Circulation in the Great Lakes
With horizontal scales of hundreds of kilometres, depth scales of 100 m (except Lake Erie) and well-developed seasonal thermal stratification, the major Great Lakes have many of the physical phenomena associated with the coastal oceans and inland seas. The major physical difference is the closed boundary, the shoreline of the Great Lakes. The earth's rotation (Coriolis force) and basin topography strongly affect large-scale circulation. [source for current information: "Thermal Structure and Circulation in the Great Lakes", F. M. Boyce et al, Atmosphere-Oceans, 27 (4) 1989, 607-642].
The major difference between oceans and the Great Lakes is a consequence of fresh water having a maximum density at 4°C, significantly above the freezing temperature of 0°C. Overturning of the complete water column thus occurs in the fall when the surface waters cool to 4°C and again in the spring when the surface water warms from freezing through the 4°C range. A weak, stable stratification of the water column forms in the winter with water cooler than 4°C (lower density) at the surface. In the early phase of warming in the spring, a band of water next to the shore is heated above 4°C while the central part of the lake remains at 4°C and a thermal bar is formed due to the density differences. The thermal bar may persist through June in Lakes Ontario and Huron-Michigan, and even longer on Lake Superior, with surface water cooler than 4°C remaining over the deepest portions of the lakes. Eventually the entire lake surface warms and becomes thermally stratified. The stability of a layer of warm water floating on cool water restricts vertical circulation and affects large-scale horizontal circulation.
During the winter isothermal period the lake circulations are driven by the wind. Because the Great Lakes generally have smaller horizontal dimensions than the weather systems passing over them, the wind stress is essentially uniform across the basin.

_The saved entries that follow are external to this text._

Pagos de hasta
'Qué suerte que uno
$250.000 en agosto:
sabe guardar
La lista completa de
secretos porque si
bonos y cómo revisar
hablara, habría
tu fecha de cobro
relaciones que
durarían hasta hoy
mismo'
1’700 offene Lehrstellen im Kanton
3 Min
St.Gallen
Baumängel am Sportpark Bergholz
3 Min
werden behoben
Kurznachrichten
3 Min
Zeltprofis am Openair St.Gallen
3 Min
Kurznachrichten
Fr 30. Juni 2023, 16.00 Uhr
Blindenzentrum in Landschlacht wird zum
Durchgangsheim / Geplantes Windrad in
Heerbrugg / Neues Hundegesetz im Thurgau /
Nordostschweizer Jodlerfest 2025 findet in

Close to shore, wind drag is experienced all the way to the bottom; this water is accelerated in the direction of the along-shore component of the wind. Since the lakes are closed basins there must be a return flow. The balancing return flow occurs in the middle of the basin, the circulation thus taking the form of a double gyre. Unlike the other major basins, the near-uniform depth of Lake Erie's central basin makes its circulation sensitive to the torque (curl) of the wind stress. The wind-forced circulation of the central basin may take the two gyre form or it may be a single basin-wide gyre in either direction, depending on the torque of the wind stress.
In the spring, as the water shoreward of the thermal bar increases in temperature, the onshore/offshore pressure gradients created by the density difference tend to push the warm water offshore. The effect of the earth's rotation (Coriolis force) is to deflect this offshore flow and set up a quasi-steady circulation with the warm water moving counter-clockwise (Northern Hemisphere) and following the bottom contours. Because of the stability of the air column above the lake (cool water and warm air), wind stresses are reduced and this thermally-driven horizontal circulation may persist for over a month.
During the summer stratified period, wind blowing over a lake will initially cause the warm surface layer to slide downwind over an undisturbed thermocline (lower layer). At the downwind shore, the warm water will force the thermocline down, and where the warm water moves offshore the thermocline must rise. Generally, the strongest currents occur between 1 and 10 km from shore and are associated with shore-parallel currents that move initially in the direction of the component of the wind parallel to shore. Then, over a time-scale measured in days, they reverse direction before dying out. Offshore, beyond 10 km, the currents are more variable and show a tendency in summer to rotate clockwise. Very close to shore, within the surf zone, along-shore currents are generated by the breaking surface waves.
The paragraphs above attempt to explain the general horizontal circulation in the Great Lakes. The inflow and outflow of the larger rivers, such as the Niagara River, will have some local effect on lake circulation. There may also be a hydraulic component of flow in shallow bays and narrows, caused by the difference in water level at the two ends of a channel. For example, currents of 2 to 3 knots have been observed at Little Current in the North Channel of Lake Huron.